▶ **Exercise objective**: Leave out the pictures and copy every record exactly.

▶ **Collected data**:
=== Begin Enclosure ===

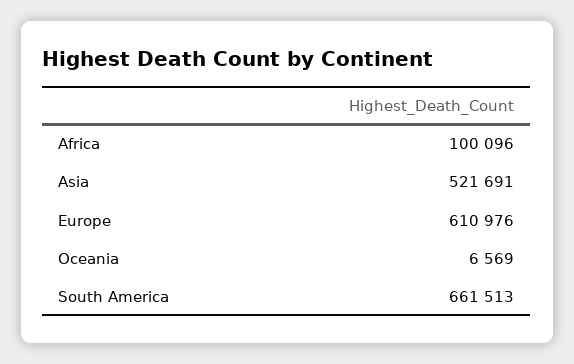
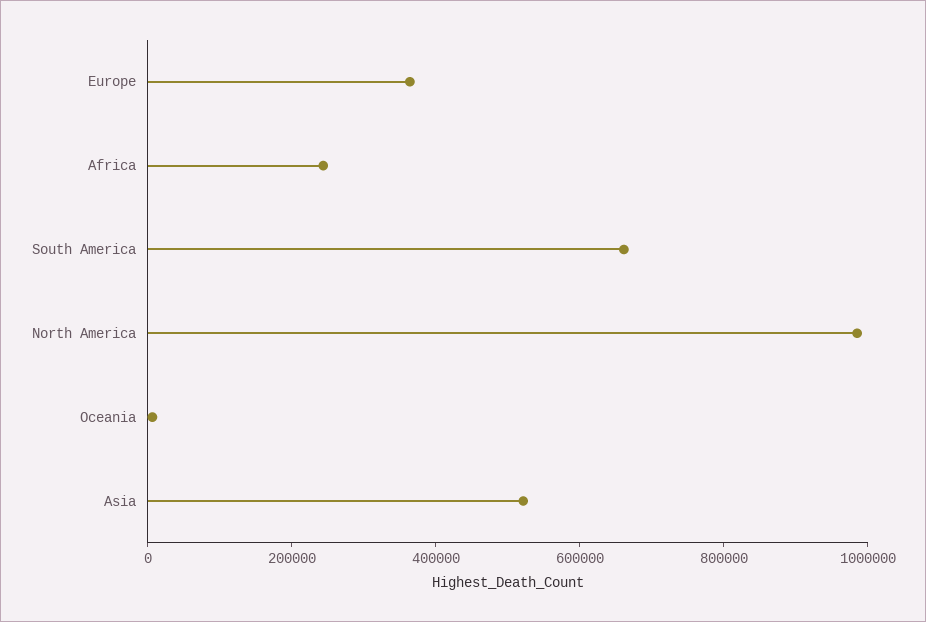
Africa: 100096 -> 250000
Europe: 610976 -> 350000
North America: none -> 1000000

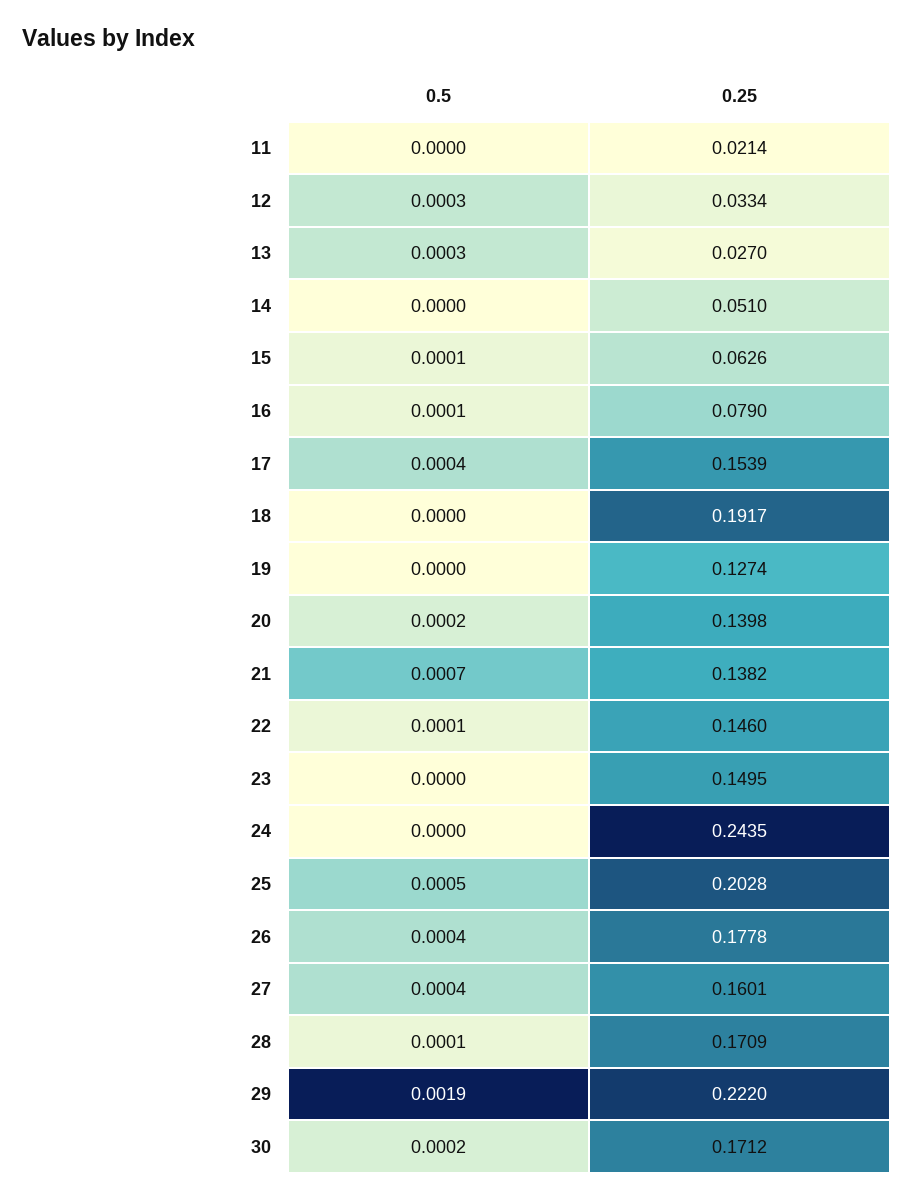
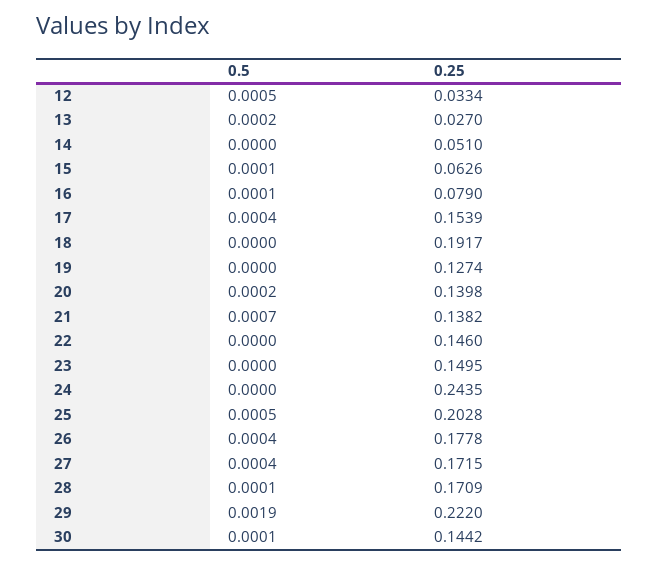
0.5, 11: 0 -> none
0.25, 11: 0.0214 -> none
0.5, 12: 0.0003 -> 0.0005
0.5, 13: 0.0003 -> 0.0002
0.5, 22: 0.0001 -> 0
0.25, 27: 0.1601 -> 0.1715
0.5, 30: 0.0002 -> 0.0001
0.25, 30: 0.1712 -> 0.1442

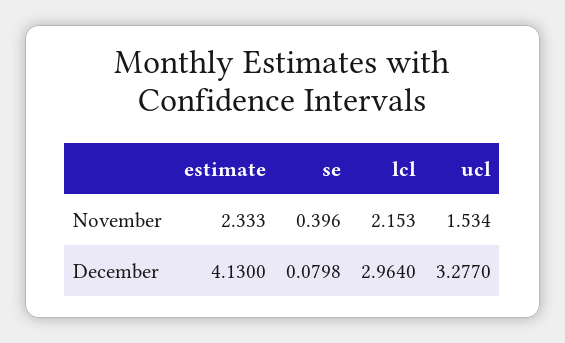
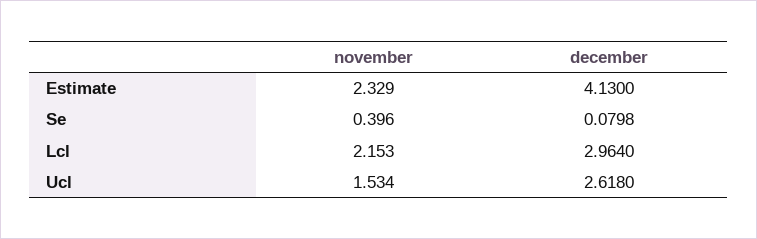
estimate, November: 2.333 -> 2.329
ucl, December: 3.277 -> 2.618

=== End Enclosure ===

▶ **Response area**:
Africa: 100096 -> 250000
Europe: 610976 -> 350000
North America: none -> 1000000

0.5, 11: 0 -> none
0.25, 11: 0.0214 -> none
0.5, 12: 0.0003 -> 0.0005
0.5, 13: 0.0003 -> 0.0002
0.5, 22: 0.0001 -> 0
0.25, 27: 0.1601 -> 0.1715
0.5, 30: 0.0002 -> 0.0001
0.25, 30: 0.1712 -> 0.1442

estimate, November: 2.333 -> 2.329
ucl, December: 3.277 -> 2.618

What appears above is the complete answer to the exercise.